Task:
Rewrite the lines of the rows below, starting at the line that contains "kingdom: Plantae" and ending at the line that contains "locality: The Brooks". Replace "collection date" with "date collected", and change nothing else.

Supplied records:
+===+

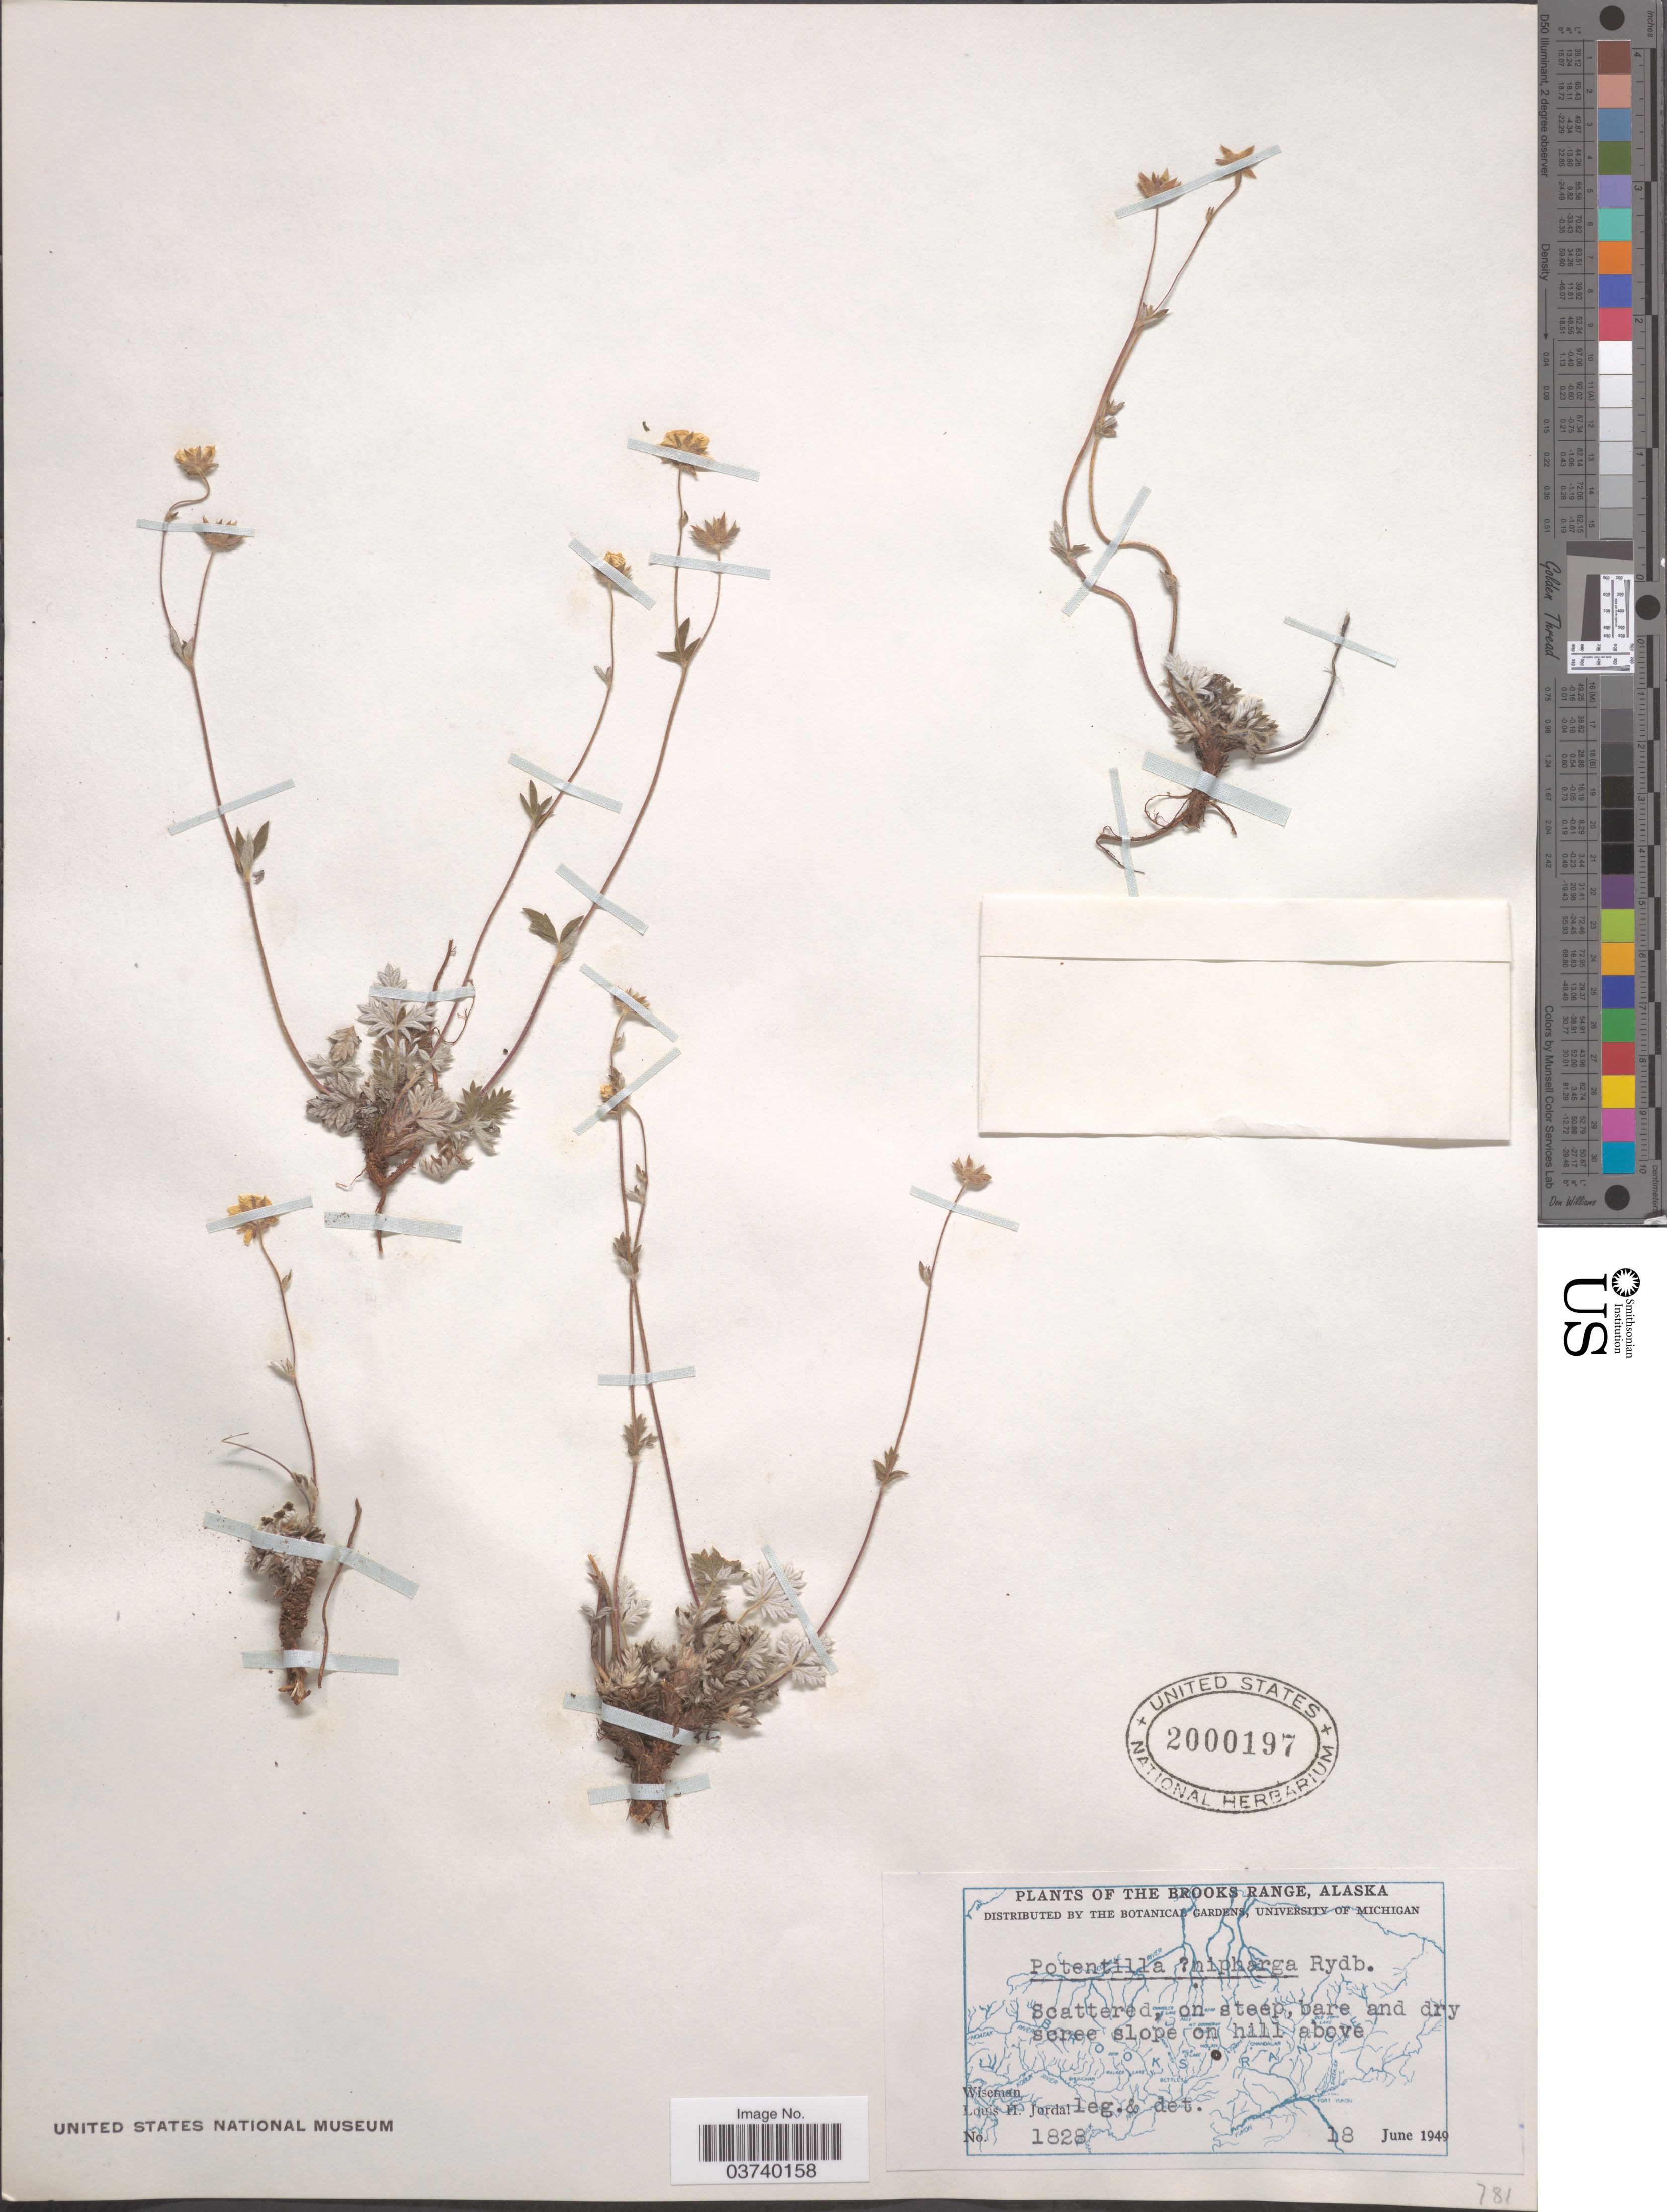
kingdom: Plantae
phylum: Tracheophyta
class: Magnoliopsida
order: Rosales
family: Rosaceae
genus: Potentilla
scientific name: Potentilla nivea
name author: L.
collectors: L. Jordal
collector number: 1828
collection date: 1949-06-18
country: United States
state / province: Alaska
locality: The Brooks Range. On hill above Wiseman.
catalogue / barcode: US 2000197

+===+

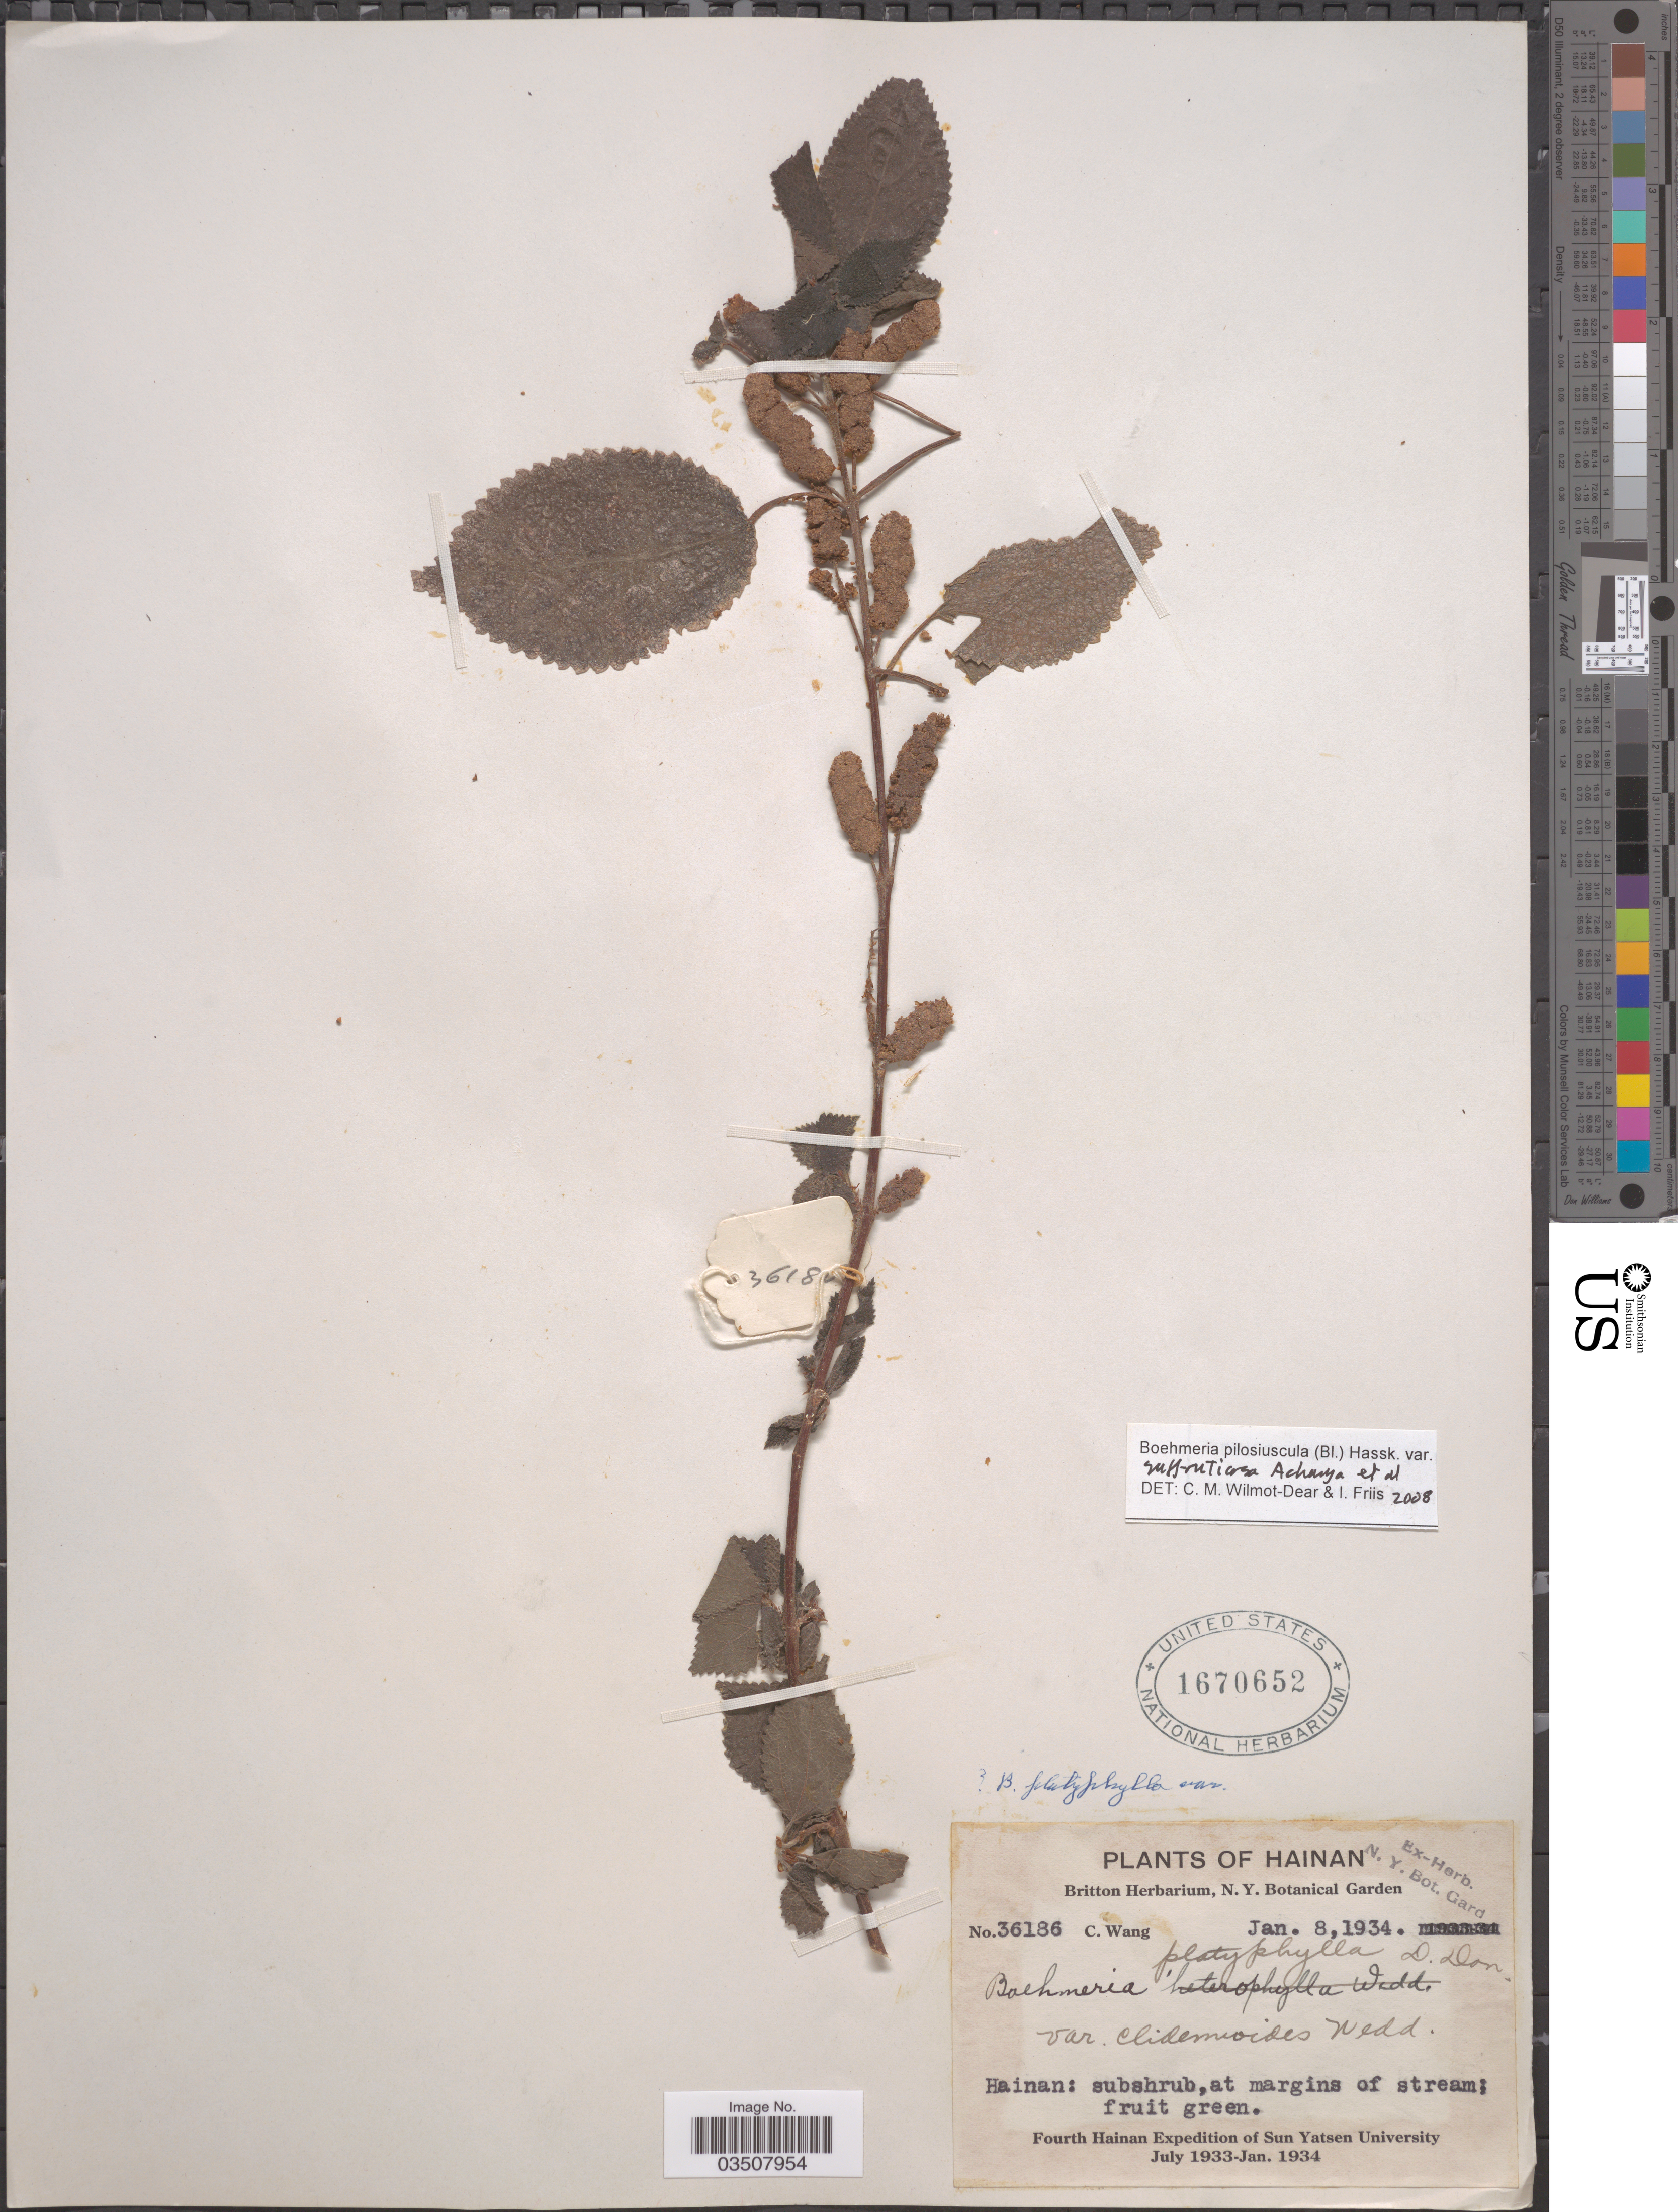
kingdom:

+===+

Result of the task:
kingdom: Plantae
phylum: Tracheophyta
class: Magnoliopsida
order: Rosales
family: Rosaceae
genus: Potentilla
scientific name: Potentilla nivea
name author: L.
collectors: L. Jordal
collector number: 1828
date collected: 1949-06-18
country: United States
state / province: Alaska
locality: The Brooks Range. On hill above Wiseman.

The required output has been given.